Texto proporcionado:

La narrativa actual entiende la inteligencia artificial como una bisagra histórica, que desarma las pedagogías tradicionales
4. La promesa de una neutralidad tecnológica: se postula que el buen diseño algorítmico (transparente, explicable, auditable) permitirá superar sesgos y generar decisiones educativas objetivas y equitativas.
Tensión: todo algoritmo codifica una visión del mundo: los datos no son neutrales (tampoco lo son sus mecanismos de recopilación y procesamiento), las métricas no son inocentes, y la decisión técnica nunca es puramente técnica. Insistir en la neutralidad de la IA en la educación es despolitizar una tecnología profundamente política, que afecta jerarquías, distribuciones de poder y legitimidades del saber. Eso sin siquiera sugerir que los usuarios tampoco podemos jactarnos de nuestra neutralidad.
5. La eficiencia como horizonte educativo: la IA permitirá optimizar procesos, reducir tiempos, automatizar tareas repetitivas y mejorar la asignación de recursos. Antes nos decían: “a un clic de distancia”, ahora nos dicen que con un “prompt”, tendremos todo el conocimiento disponible.
Tensión: el énfasis en la eficiencia puede desdibujar el sentido profundo de la educación, que no siempre se ajusta a lógicas de productividad ni a métricas inmediatas. Reducir la pedagogía a un problema de gestión de flujos y tiempos invisibiliza los ritmos del pensamiento, la pausa reflexiva y el derecho al error, como parte del proceso formativo. Pensar no es eficiente. Un pensamiento reflexivo y profundo es cualquier cosa menos algo que pueda medirse con el prisma de la eficiencia.
6. La redefinición del rol del docente: se propone que los docentes abandonen tareas repetitivas para convertirse en mentores creativos, diseñadores de experiencias y facilitadores del aprendizaje. La promesa es que, ahora, los docentes se verán libres de la burocracia y las rutinas administrativas.
Tensión: esta narrativa corre el riesgo de romantizar una transformación que, en muchos contextos, significa desprofesionalización, precarización o subordinación a plataformas comerciales. En vez de empoderar al docente con el fortalecimiento de su profesión, ciertas implementaciones de la IA pueden llegar a vaciar su agencia pedagógica, convirtiéndolo en un operador pasivo de flujos establecidos por otros.

Tus instrucciones:
Imprime sin cambios el pasaje del texto sobre la inteligencia artificial en la educación que empieza en las palabras "Tensión: el énfasis" y termina después de "de la eficiencia.".

Registros de una colección de datos:
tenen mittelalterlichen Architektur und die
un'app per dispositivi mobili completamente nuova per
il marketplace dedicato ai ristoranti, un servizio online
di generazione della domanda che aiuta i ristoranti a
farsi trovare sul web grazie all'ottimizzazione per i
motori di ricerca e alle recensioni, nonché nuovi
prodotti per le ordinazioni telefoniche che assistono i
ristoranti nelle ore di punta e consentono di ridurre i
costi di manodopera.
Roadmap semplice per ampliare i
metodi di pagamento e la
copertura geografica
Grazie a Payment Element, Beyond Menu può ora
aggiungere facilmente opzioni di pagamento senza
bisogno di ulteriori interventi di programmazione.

Resultado del ejercicio:
Tensión: el énfasis en la eficiencia puede desdibujar el sentido profundo de la educación, que no siempre se ajusta a lógicas de productividad ni a métricas inmediatas. Reducir la pedagogía a un problema de gestión de flujos y tiempos invisibiliza los ritmos del pensamiento, la pausa reflexiva y el derecho al error, como parte del proceso formativo. Pensar no es eficiente. Un pensamiento reflexivo y profundo es cualquier cosa menos algo que pueda medirse con el prisma de la eficiencia.